A soft, gray blend of light like muted watercolors, melting into brilliant streaks of yellow and orange. Light, not darkness. The days are stretching themselves toward spring just as the trees stretch toward the sky. Beauty and hope.
It was like waking up from a dismal dream, and I realized how easy it is to trudge through days with such a narrow focus, just like I had for the first half of my drive. Testing, paperwork, meetings, and mandates. Lists that grow longer instead of shorter. Tasks like tentacles that drag me away from the joy of planning and teaching. And if I manage to get my mind off of all that, worries that flit through my head with the annoying whine of mosquitoes. How will I possibly do all of this next year, when I can barely do it now?

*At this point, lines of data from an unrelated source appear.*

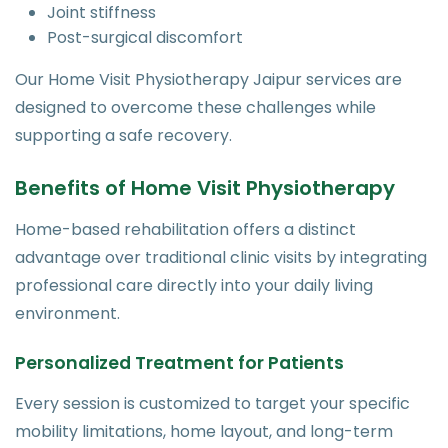
Joint stiffness
Post-surgical discomfort
Our Home Visit Physiotherapy Jaipur services are
designed to overcome these challenges while
supporting a safe recovery.
Benefits of Home Visit Physiotherapy
Home-based rehabilitation offers a distinct
advantage over traditional clinic visits by integrating
professional care directly into your daily living
environment.
Personalized Treatment for Patients
Every session is customized to target your specific
mobility limitations, home layout, and long-term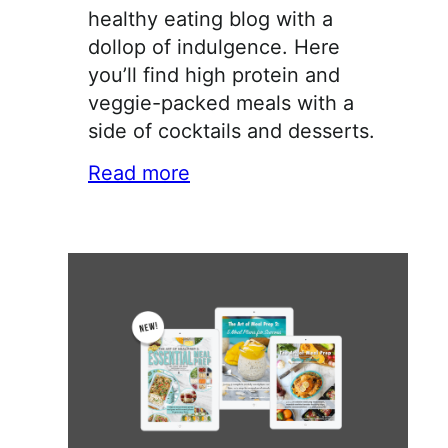
healthy eating blog with a
dollop of indulgence. Here
you’ll find high protein and
veggie-packed meals with a
side of cocktails and desserts.
Read more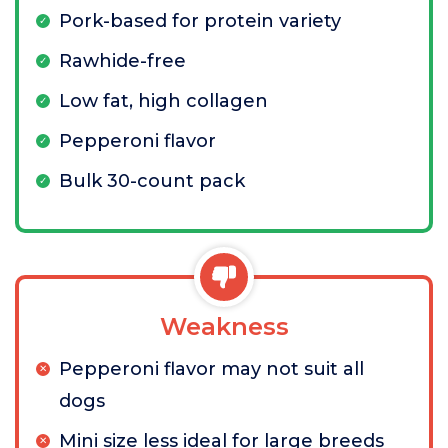
Pork-based for protein variety
Rawhide-free
Low fat, high collagen
Pepperoni flavor
Bulk 30-count pack
Weakness
Pepperoni flavor may not suit all
dogs
Mini size less ideal for large breeds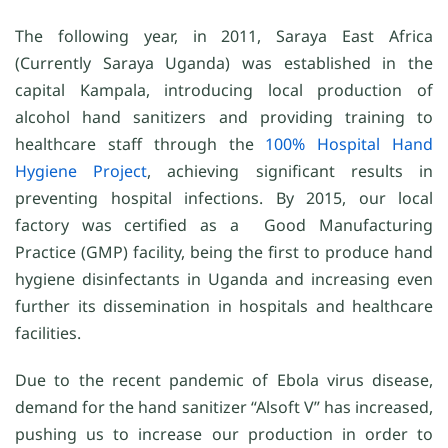
The following year, in 2011, Saraya East Africa
(Currently Saraya Uganda) was established in the
capital Kampala, introducing local production of
alcohol hand sanitizers and providing training to
healthcare staff through the
100% Hospital Hand
Hygiene Project
, achieving significant results in
preventing hospital infections. By 2015, our local
factory was certified as a Good Manufacturing
Practice (GMP) facility, being the first to produce hand
hygiene disinfectants in Uganda and increasing even
further its dissemination in hospitals and healthcare
facilities.
Due to the recent pandemic of Ebola virus disease,
demand for the hand sanitizer “Alsoft V” has increased,
pushing us to increase our production in order to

But just like on my drive home, if I raise my eyes and clear my mind, I can see the sky:
A fun lunch group full of positive colleagues who miss me and ask about me when I have to eat at a different time due to testing. Students whose faces light up when they walk into my classroom. That glorious moment of intense silence that means they really don't want to stop when I ask them to come to a stopping place in their books. Poignant, vulnerable words from growing writers who have learned that their stories matter. Former students who stop by to say hi, borrow books, and tell me that they were talking together about what a good mom they think I'll be. Supportive, caring administrators who go out of their way to help and encourage me. Precious friends who listen closely, understand, and show they care with smiles, texts, and gifts of their time. And at home, an incredibly sweet husband who takes care of me in so many big and little ways.
When I chose my one little word for this year, I was mostly thinking about my own actions. But I see that it's just as important to notice all the LOVE that surrounds me: always there, full of beauty and hope, just like the sky.